When was the last time you bought a refrigerator? Or a washing machine? Or perhaps a cellular phone? The last time I did so was when I had some cash to spare. That was three years ago or thereabouts. I would like to buy a cellphone now, because I need it. But I cannot afford it. There just isn't that much spare cash floating around in my bank account -- or even under my mattress.

This seems to be the lament of most of India's middle class -- no spare cash. And the companies that manufacture the products that the middle class buys are also realising this fact -- no spare cash. All the money is locked into the stock market with bits of worthless paper to show for it. And the levels of income in India just cannot support the lifestyles that all these products promise.

So if the buying power of the middle class is so terribly curtailed, what is going to happen to all the companies making the products for the middle class? Simple, they will either shut down, sell out, or, if they are smart, tighten their own belts until there is cash again to spare. To buy.

The signs are pretty clear -- automobile sales dipped in 1996-97; the adspend of most companies was reduced; all white goods makers began offering buyback schemes that would purchase your old fridge, television, washing machine, whatever in exchange for the new one you bought from them; finance on consumer goods became the cheapest ever.

All of which goes to show that there is not enough money in the hands of the consumer chasing "the good things of life".

Unfortunately, this is also the time that most multinational companies in the automobiles and consumer goods segments have chosen to enter India -- enticed, no doubt, by the hype that is doing the rounds. This hype contains figures that could -- like most statistics -- be read to mean different things, depending on the spin put on them.

One of these figures is 200 million. That is the estimated size of the Indian middle class. That is actually the number of cars that should be sold per year, given that a country's middle class is inherently upwardly mobile, and has the capacity to buy more than one car per family. So what went wrong?

India's middle class cannot be compared to the same class in any Western or even southeast Asian Tiger country. Because while there are 200 million people earning enough to place them in the middle class of India, the level of their income is too low for them to be in the same class in other developed or developing countries.

It is ironical -- perhaps even suicidal -- that the same companies that locate their manufacturing plants in India for the specific reason of low-cost skilled labour and management, want that same class to buy their products on the low salaries they pay them!
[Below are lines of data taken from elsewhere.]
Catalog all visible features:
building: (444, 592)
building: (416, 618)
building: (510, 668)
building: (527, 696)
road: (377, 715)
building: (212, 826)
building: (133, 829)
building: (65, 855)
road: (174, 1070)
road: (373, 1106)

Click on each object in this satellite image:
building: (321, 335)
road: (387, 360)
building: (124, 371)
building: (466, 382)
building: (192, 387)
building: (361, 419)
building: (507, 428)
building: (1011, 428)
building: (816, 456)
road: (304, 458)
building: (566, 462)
Take the examples of Daewoo and Mercedes. Did they really think they could sell 200 million cars to Indians, even in say the next three years? Priced at Rs 700,000 and Rs 2,500,000 respectively? Didn't they realise that the same reason they began manufacturing operations in India -- low-cost skilled workers and managers -- would be the reason they could not have peddled such high-priced products here?

The same logic applies to the high-priced Akai and Samsung and other such 'premium' brands of television sets, washing machines, refrigerators, and music systems. They are now feeling the pinch of the post honeymoon blues. So are the cellular phone operators and manufacturers.
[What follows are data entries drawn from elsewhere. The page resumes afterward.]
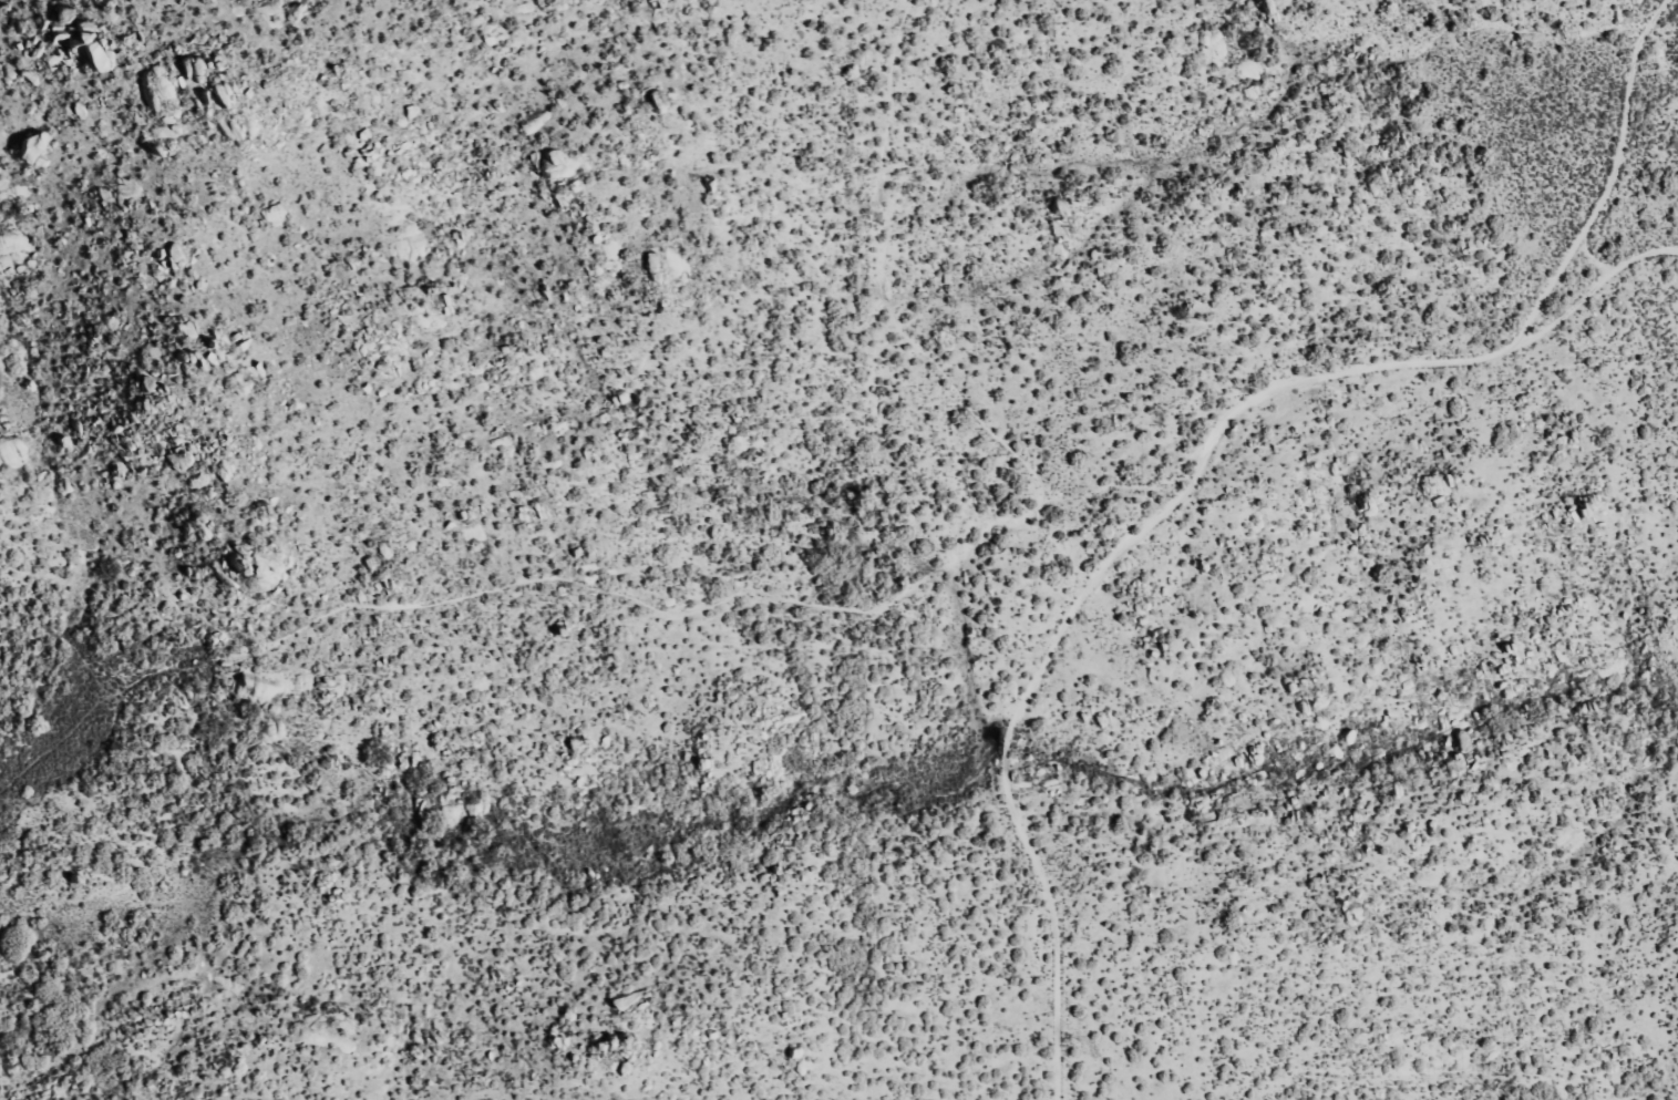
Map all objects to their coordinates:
building: (207, 71)
building: (164, 92)
building: (237, 96)
building: (654, 102)
building: (37, 152)
building: (551, 157)
building: (277, 214)
building: (242, 383)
Yes there was a honeymoon. Initially, all such premium brands sold in India like lukewarm biscuits, leading the manufacturers to believe that they would keep doing so in the years to come. But the smoulder just disappeared. Simply because the 'creamy layer' of Indian society is just not thick enough to support continued buying of such products.

Companies like Hindustan Lever and Reliance Industries realised this ages ago. They manufacture products that are for the common person, the person on the street -- and they are priced accordingly. After all, everybody uses soaps and detergents. Everybody wears clothes. Both companies also have their premium ranges, but the bulk of their income comes from the 'poor man's' buying power. That is, to an extent, also the reason behind the success story of the Maruti 800 car -- more people can afford it. That is why Maruti Udyog can make a premium brand like the Esteem and still continue to show phenomenal profits.

In the case of consumer goods, Videocon and BPL have shown that they can continue to be profitable. Because, after all, the middle class is upwardly mobile and will buy a new television or refrigerator when the need is perceived (it doesn't matter whether the need perception is created by clever advertising or comes from within). But the product has to be, finally, affordable. There is a very thin line that separates the affordable from the out-of-reach, and the Indian middle class will not -- like its American counterpart, perhaps -- lose sight of this line.

That is conspicuous consumption, the Indian way -- the less conspicuous the better.

And if you do not have a product that can be bought without fiscal discomfort by the bulk of the 200 million that constitute our middle class, forget it. India is not for you. That is the lesson learned by the big names drawn to India by the hype.